=== DATA IN THIS EXERCISE ===
- Opening Delimiter -

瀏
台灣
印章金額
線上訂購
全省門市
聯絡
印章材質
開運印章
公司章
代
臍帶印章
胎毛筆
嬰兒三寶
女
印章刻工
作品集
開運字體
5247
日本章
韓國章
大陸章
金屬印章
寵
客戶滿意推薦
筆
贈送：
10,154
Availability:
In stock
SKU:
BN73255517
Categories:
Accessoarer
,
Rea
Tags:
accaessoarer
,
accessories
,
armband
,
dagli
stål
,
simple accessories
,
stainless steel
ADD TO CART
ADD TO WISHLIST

- Closing Delimiter -
- Opening Delimiter -

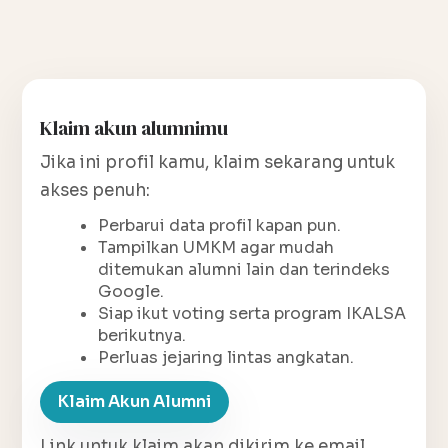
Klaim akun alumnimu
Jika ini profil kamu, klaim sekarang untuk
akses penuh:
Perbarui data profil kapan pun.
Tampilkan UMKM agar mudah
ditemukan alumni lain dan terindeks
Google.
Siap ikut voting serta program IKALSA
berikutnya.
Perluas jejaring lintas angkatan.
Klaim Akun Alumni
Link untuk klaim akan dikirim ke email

- Closing Delimiter -

=== THE PROBLEM ===
Search the records above for the string "profil". Copy every line that contains it.

=== OUTPUT OF THE TASK ===
Jika ini profil kamu, klaim sekarang untuk
Perbarui data profil kapan pun.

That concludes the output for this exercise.